Rewrite the listing from its first line through the line that contains "זרים מופיעים בביתך", putting "Часы работы" in place of "Время работы" and leaving everything else unchanged.

[[ INFORMATION SHOWN, beginning ]]

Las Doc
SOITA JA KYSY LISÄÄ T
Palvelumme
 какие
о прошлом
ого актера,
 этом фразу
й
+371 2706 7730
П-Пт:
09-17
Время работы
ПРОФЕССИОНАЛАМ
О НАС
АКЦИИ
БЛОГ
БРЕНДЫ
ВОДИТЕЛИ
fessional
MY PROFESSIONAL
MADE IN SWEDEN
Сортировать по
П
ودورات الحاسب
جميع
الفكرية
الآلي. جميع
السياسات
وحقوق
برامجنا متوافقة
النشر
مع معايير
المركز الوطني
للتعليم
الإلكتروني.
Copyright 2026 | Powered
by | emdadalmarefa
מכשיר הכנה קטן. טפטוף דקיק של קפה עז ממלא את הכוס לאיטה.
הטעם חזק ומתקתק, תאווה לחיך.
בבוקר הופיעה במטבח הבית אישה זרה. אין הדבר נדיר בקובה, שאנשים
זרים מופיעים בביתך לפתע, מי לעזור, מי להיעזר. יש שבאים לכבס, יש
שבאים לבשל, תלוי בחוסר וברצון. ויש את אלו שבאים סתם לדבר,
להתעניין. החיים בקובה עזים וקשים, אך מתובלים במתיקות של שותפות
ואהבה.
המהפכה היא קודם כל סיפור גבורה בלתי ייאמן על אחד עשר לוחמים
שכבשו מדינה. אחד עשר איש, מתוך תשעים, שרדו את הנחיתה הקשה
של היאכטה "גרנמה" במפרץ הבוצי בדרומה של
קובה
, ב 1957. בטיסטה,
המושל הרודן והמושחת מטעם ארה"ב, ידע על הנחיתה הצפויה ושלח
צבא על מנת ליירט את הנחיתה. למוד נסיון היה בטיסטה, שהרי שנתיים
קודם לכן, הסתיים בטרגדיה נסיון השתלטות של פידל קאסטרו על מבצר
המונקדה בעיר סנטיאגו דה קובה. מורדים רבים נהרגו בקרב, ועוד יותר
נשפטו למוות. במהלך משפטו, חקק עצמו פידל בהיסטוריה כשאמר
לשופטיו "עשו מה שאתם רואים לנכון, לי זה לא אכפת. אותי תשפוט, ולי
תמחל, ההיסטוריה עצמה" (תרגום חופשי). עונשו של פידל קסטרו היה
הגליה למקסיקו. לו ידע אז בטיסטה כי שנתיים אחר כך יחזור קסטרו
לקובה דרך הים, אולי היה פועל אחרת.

[[ INFORMATION SHOWN, end ]]

▶ [RESPONSE BELOW]:
Las Doc
SOITA JA KYSY LISÄÄ T
Palvelumme
 какие
о прошлом
ого актера,
 этом фразу
й
+371 2706 7730
П-Пт:
09-17
Часы работы
ПРОФЕССИОНАЛАМ
О НАС
АКЦИИ
БЛОГ
БРЕНДЫ
ВОДИТЕЛИ
fessional
MY PROFESSIONAL
MADE IN SWEDEN
Сортировать по
П
ودورات الحاسب
جميع
الفكرية
الآلي. جميع
السياسات
وحقوق
برامجنا متوافقة
النشر
مع معايير
المركز الوطني
للتعليم
الإلكتروني.
Copyright 2026 | Powered
by | emdadalmarefa
מכשיר הכנה קטן. טפטוף דקיק של קפה עז ממלא את הכוס לאיטה.
הטעם חזק ומתקתק, תאווה לחיך.
בבוקר הופיעה במטבח הבית אישה זרה. אין הדבר נדיר בקובה, שאנשים
זרים מופיעים בביתך לפתע, מי לעזור, מי להיעזר. יש שבאים לכבס, יש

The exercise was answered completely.